Aim of the task ▸
What you return should match every entry, character for character.

Records to process ▸

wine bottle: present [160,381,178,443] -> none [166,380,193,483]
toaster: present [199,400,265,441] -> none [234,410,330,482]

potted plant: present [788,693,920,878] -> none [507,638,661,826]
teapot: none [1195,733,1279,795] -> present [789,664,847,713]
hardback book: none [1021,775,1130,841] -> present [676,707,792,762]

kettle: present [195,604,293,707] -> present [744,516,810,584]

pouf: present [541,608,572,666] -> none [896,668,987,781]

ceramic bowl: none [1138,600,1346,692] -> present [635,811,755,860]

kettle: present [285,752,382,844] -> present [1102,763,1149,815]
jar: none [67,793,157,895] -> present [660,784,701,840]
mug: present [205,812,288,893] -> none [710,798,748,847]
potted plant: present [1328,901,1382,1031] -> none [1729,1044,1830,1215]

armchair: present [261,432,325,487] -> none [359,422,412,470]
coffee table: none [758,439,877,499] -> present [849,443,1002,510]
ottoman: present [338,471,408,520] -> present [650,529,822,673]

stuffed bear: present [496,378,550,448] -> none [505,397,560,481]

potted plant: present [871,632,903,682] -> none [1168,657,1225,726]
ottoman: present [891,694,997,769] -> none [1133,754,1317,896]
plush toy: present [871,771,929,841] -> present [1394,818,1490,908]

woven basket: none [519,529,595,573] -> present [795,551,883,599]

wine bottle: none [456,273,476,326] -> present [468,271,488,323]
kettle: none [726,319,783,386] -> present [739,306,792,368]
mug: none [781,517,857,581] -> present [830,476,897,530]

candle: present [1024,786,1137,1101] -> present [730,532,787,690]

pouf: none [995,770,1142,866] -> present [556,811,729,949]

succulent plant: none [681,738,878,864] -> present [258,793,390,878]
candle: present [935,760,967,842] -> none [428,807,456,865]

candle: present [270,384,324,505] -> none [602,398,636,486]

Response ▸
wine bottle: present [160,381,178,443] -> none [166,380,193,483]
toaster: present [199,400,265,441] -> none [234,410,330,482]

potted plant: present [788,693,920,878] -> none [507,638,661,826]
teapot: none [1195,733,1279,795] -> present [789,664,847,713]
hardback book: none [1021,775,1130,841] -> present [676,707,792,762]

kettle: present [195,604,293,707] -> present [744,516,810,584]

pouf: present [541,608,572,666] -> none [896,668,987,781]

ceramic bowl: none [1138,600,1346,692] -> present [635,811,755,860]

kettle: present [285,752,382,844] -> present [1102,763,1149,815]
jar: none [67,793,157,895] -> present [660,784,701,840]
mug: present [205,812,288,893] -> none [710,798,748,847]
potted plant: present [1328,901,1382,1031] -> none [1729,1044,1830,1215]

armchair: present [261,432,325,487] -> none [359,422,412,470]
coffee table: none [758,439,877,499] -> present [849,443,1002,510]
ottoman: present [338,471,408,520] -> present [650,529,822,673]

stuffed bear: present [496,378,550,448] -> none [505,397,560,481]

potted plant: present [871,632,903,682] -> none [1168,657,1225,726]
ottoman: present [891,694,997,769] -> none [1133,754,1317,896]
plush toy: present [871,771,929,841] -> present [1394,818,1490,908]

woven basket: none [519,529,595,573] -> present [795,551,883,599]

wine bottle: none [456,273,476,326] -> present [468,271,488,323]
kettle: none [726,319,783,386] -> present [739,306,792,368]
mug: none [781,517,857,581] -> present [830,476,897,530]

candle: present [1024,786,1137,1101] -> present [730,532,787,690]

pouf: none [995,770,1142,866] -> present [556,811,729,949]

succulent plant: none [681,738,878,864] -> present [258,793,390,878]
candle: present [935,760,967,842] -> none [428,807,456,865]

candle: present [270,384,324,505] -> none [602,398,636,486]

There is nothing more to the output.